After explaining that not only was the law never capable of bringing righteousness, but also it wasn’t ever meant to bring righteousness, Paul further explained that righteousness only comes by the grace of God, through faith in Jesus. The law was not a means of justification, it was simply a means of condemnation. It served the purpose of showing how far short of God’s glory every man, woman, and child that has ever lived is. Compared to the standard of God’s holiness demonstrated in the law, all of mankind fall’s short.
Historically, there are two interactions that mankind has made in regards to God’s law. Many people, after seeing the law of God, imagine if they tried hard enough, they could be able to perfectly obey it. Many others, being faced with the indomitable task of perfectly obeying God, turn away in self-abasement, acknowledging that there is no way they will ever be able to fulfill the things required in the law. Both groups condemn themselves in the end.
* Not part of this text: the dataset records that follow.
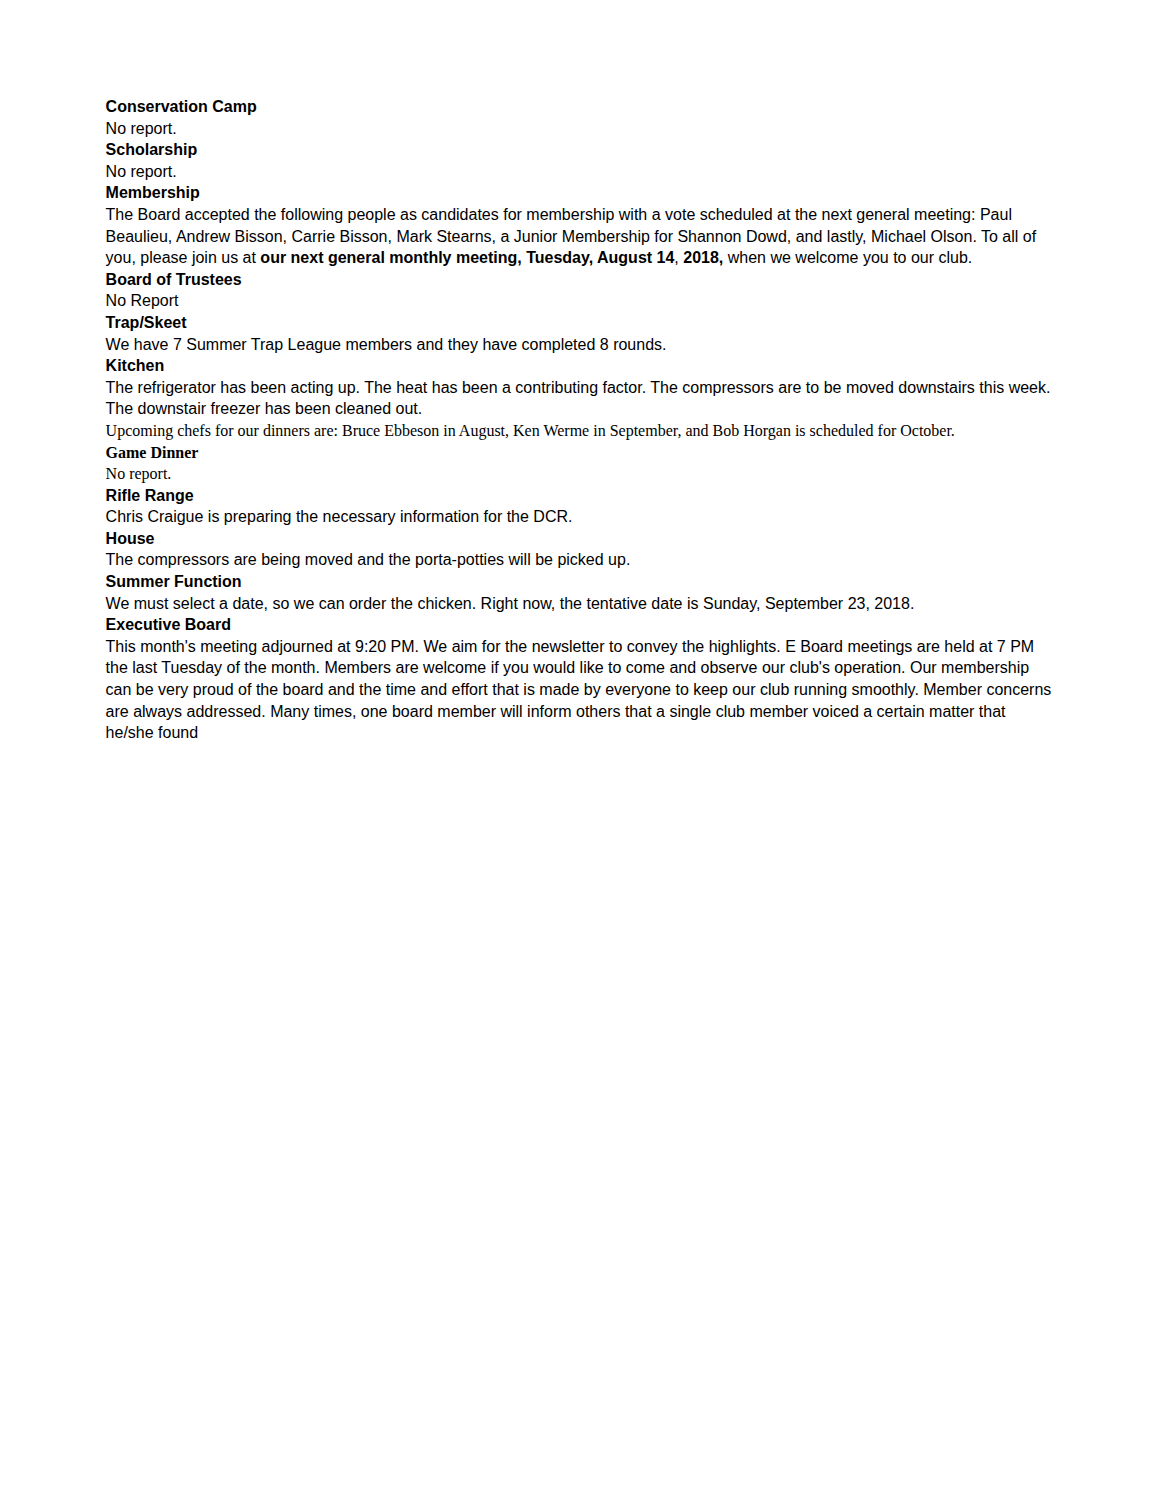Conservation Camp
No report.
Scholarship
No report.
Membership
The Board accepted the following people as candidates for membership with a vote scheduled at the next general meeting: Paul Beaulieu, Andrew Bisson, Carrie Bisson, Mark Stearns, a Junior Membership for Shannon Dowd, and lastly, Michael Olson. To all of you, please join us at our next general monthly meeting, Tuesday, August 14, 2018, when we welcome you to our club.
Board of Trustees
No Report
Trap/Skeet
We have 7 Summer Trap League members and they have completed 8 rounds.
Kitchen
The refrigerator has been acting up. The heat has been a contributing factor. The compressors are to be moved downstairs this week. The downstair freezer has been cleaned out.
Upcoming chefs for our dinners are: Bruce Ebbeson in August, Ken Werme in September, and Bob Horgan is scheduled for October.
Game Dinner
No report.
Rifle Range
Chris Craigue is preparing the necessary information for the DCR.
House
The compressors are being moved and the porta-potties will be picked up.
Summer Function
We must select a date, so we can order the chicken. Right now, the tentative date is Sunday, September 23, 2018.
Executive Board
This month's meeting adjourned at 9:20 PM. We aim for the newsletter to convey the highlights. E Board meetings are held at 7 PM the last Tuesday of the month. Members are welcome if you would like to come and observe our club's operation. Our membership can be very proud of the board and the time and effort that is made by everyone to keep our club running smoothly. Member concerns are always addressed. Many times, one board member will inform others that a single club member voiced a certain matter that he/she found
The self-justifiers ultimately condemn themselves in their constant pursuit of being better and better. By the very nature of their needing to be better and better, they admit that they are not in a state of perfection, and therefore must work harder to meet the standard of perfection. Sadly, they will never reach perfection before their pursuit of it is over. This means that in their constant effort they acknowledge they are not righteous and therefore will not be declared righteous by God.
The second group, by surrendering to complacency after being faced with such an impossible task, admits that they too are not righteous enough to stand before a holy and perfect God. Whether they are pursuant of God’s favor through the law, or if they are defeatedly surrendered to the impending judgment brought on by their indifference to the law, any who view the law as a means of earning God’s favor will always end up far short of being declared righteous by God.
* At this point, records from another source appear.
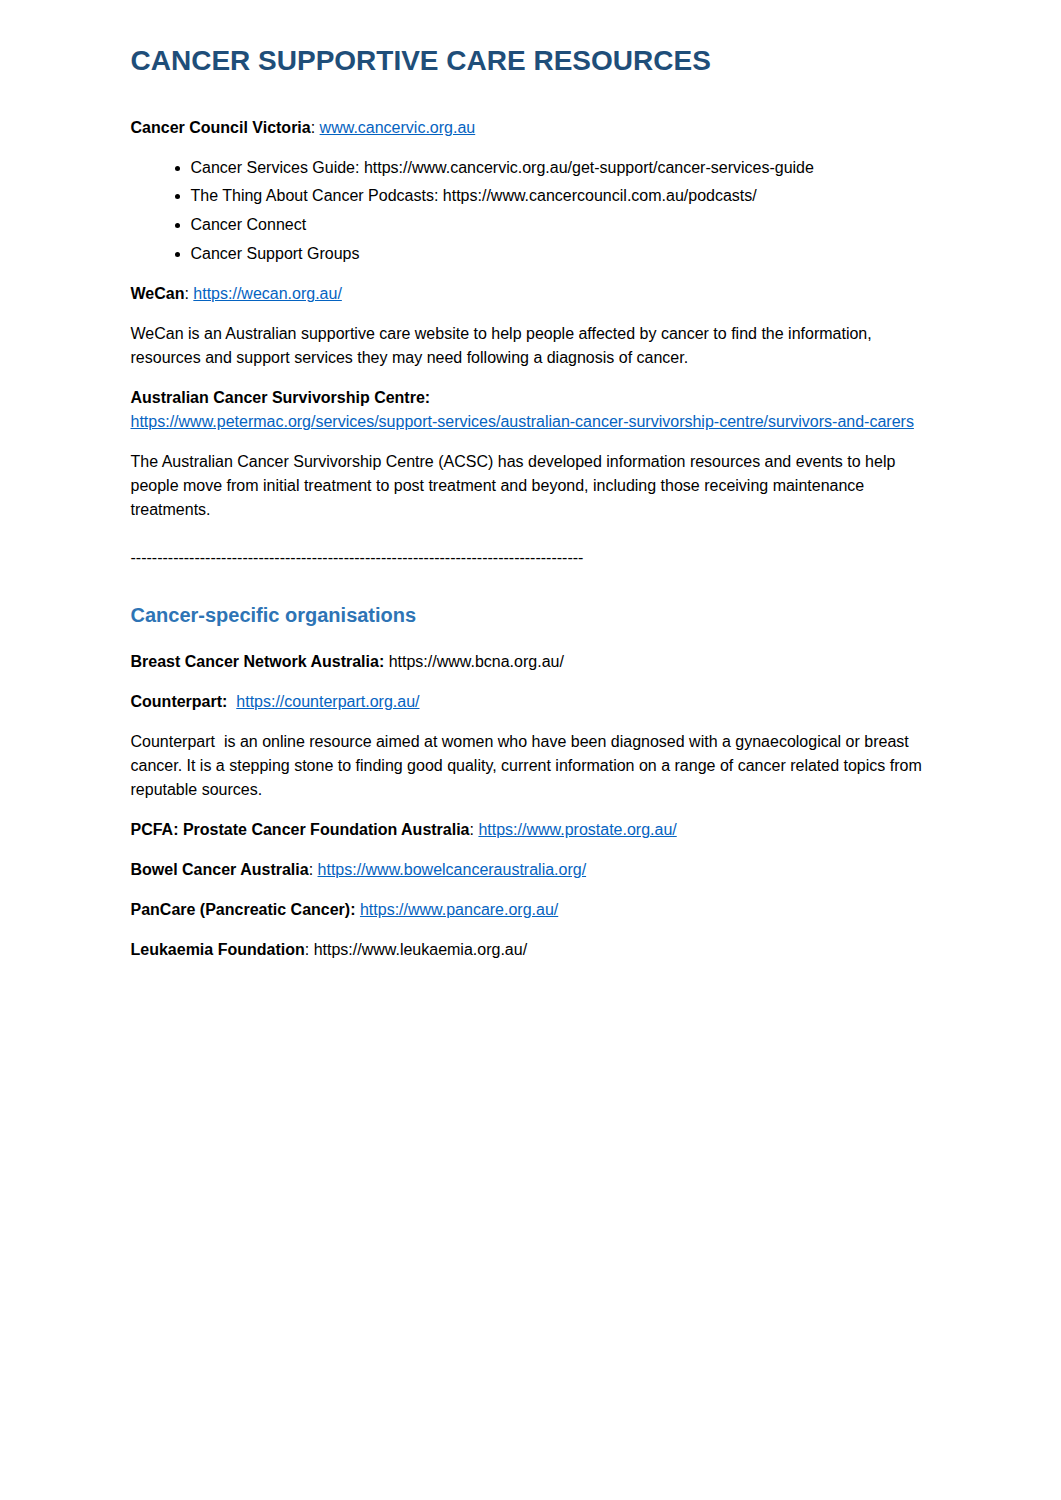CANCER SUPPORTIVE CARE RESOURCES
Cancer Council Victoria: www.cancervic.org.au
Cancer Services Guide: https://www.cancervic.org.au/get-support/cancer-services-guide
The Thing About Cancer Podcasts: https://www.cancercouncil.com.au/podcasts/
Cancer Connect
Cancer Support Groups
WeCan: https://wecan.org.au/
WeCan is an Australian supportive care website to help people affected by cancer to find the information, resources and support services they may need following a diagnosis of cancer.
Australian Cancer Survivorship Centre:
https://www.petermac.org/services/support-services/australian-cancer-survivorship-centre/survivors-and-carers
The Australian Cancer Survivorship Centre (ACSC) has developed information resources and events to help people move from initial treatment to post treatment and beyond, including those receiving maintenance treatments.
-------------------------------------------------------------------------------------
Cancer-specific organisations
Breast Cancer Network Australia: https://www.bcna.org.au/
Counterpart: https://counterpart.org.au/
Counterpart is an online resource aimed at women who have been diagnosed with a gynaecological or breast cancer. It is a stepping stone to finding good quality, current information on a range of cancer related topics from reputable sources.
PCFA: Prostate Cancer Foundation Australia: https://www.prostate.org.au/
Bowel Cancer Australia: https://www.bowelcanceraustralia.org/
PanCare (Pancreatic Cancer): https://www.pancare.org.au/
Leukaemia Foundation: https://www.leukaemia.org.au/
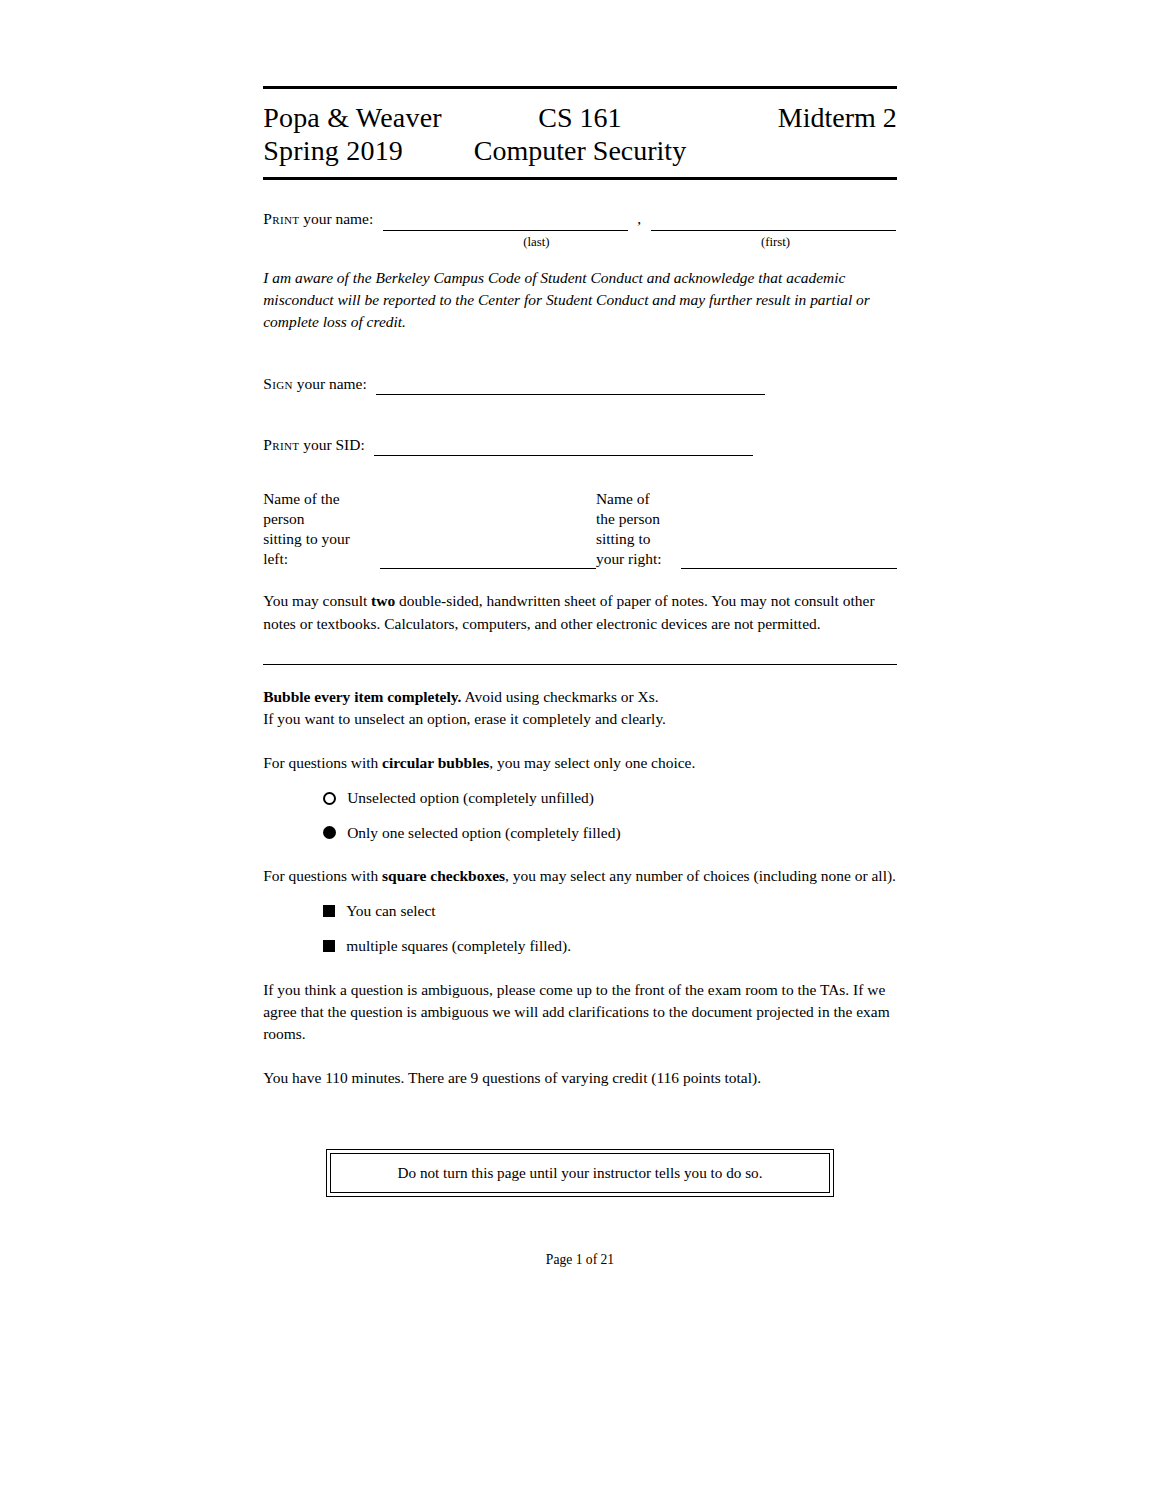| Popa & Weaver Spring 2019 | CS 161 Computer Security | Midterm 2 |
Print your name: ,
(last) (first)
I am aware of the Berkeley Campus Code of Student Conduct and acknowledge that academic misconduct will be reported to the Center for Student Conduct and may further result in partial or complete loss of credit.
Sign your name:
Print your SID:
Name of the person
sitting to your left:
Name of the person
sitting to your right:
You may consult two double-sided, handwritten sheet of paper of notes. You may not consult other notes or textbooks. Calculators, computers, and other electronic devices are not permitted.
Bubble every item completely. Avoid using checkmarks or Xs.
If you want to unselect an option, erase it completely and clearly.
For questions with circular bubbles, you may select only one choice.
Unselected option (completely unfilled)
Only one selected option (completely filled)
For questions with square checkboxes, you may select any number of choices (including none or all).
You can select
multiple squares (completely filled).
If you think a question is ambiguous, please come up to the front of the exam room to the TAs. If we agree that the question is ambiguous we will add clarifications to the document projected in the exam rooms.
You have 110 minutes. There are 9 questions of varying credit (116 points total).
Do not turn this page until your instructor tells you to do so.
Page 1 of 21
To this disappointing reality, Paul presents the gospel. The gospel is the good news in the face of such horrible news. After hearing that the law can never bring righteousness, we must resolve that either righteousness can never be had, or that there must be some other means than the law that can bring righteousness. In the gospel, we find that there is some other means by which righteousness comes. And this righteousness is not our own, because we have already understood that we are unable to do what is expected. It must come from someone else.
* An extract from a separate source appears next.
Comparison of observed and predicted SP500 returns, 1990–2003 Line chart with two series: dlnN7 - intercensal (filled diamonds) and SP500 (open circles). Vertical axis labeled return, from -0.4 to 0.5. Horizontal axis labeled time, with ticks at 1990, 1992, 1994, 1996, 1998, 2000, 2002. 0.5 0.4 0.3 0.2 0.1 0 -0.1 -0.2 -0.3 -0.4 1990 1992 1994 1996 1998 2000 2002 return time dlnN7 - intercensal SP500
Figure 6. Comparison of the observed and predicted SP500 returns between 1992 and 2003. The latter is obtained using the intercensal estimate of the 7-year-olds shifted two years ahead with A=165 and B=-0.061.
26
In the gospel, we find that there was someone else, Jesus. We find that He came, lived perfectly, died, and resurrected, and now offers His own personal righteous account to all those who come in faith to Him. When we place our faith in the saving work of Jesus as our only hope for receiving righteousness, then we can be called the children of God. The good news of the gospel is that it is for everyone and anyone. All who come in faith to Jesus can receive the grace of God.
Paul finishes this thought by taking us back to a key point. Receiving God’s grace and righteousness by faith is not a new thing. Again, we need to remember this is what God has always expected. We can see this as far back as 2,000 B.C. when Abraham came in faith and was declared righteous. Now 4,000 years later, we can come in faith and become heirs of that promise by receiving the grace of God and being given a righteous account that is not our own.

Food For Thought: If the law wasn’t meant as a means of justification, then what purpose did it serve?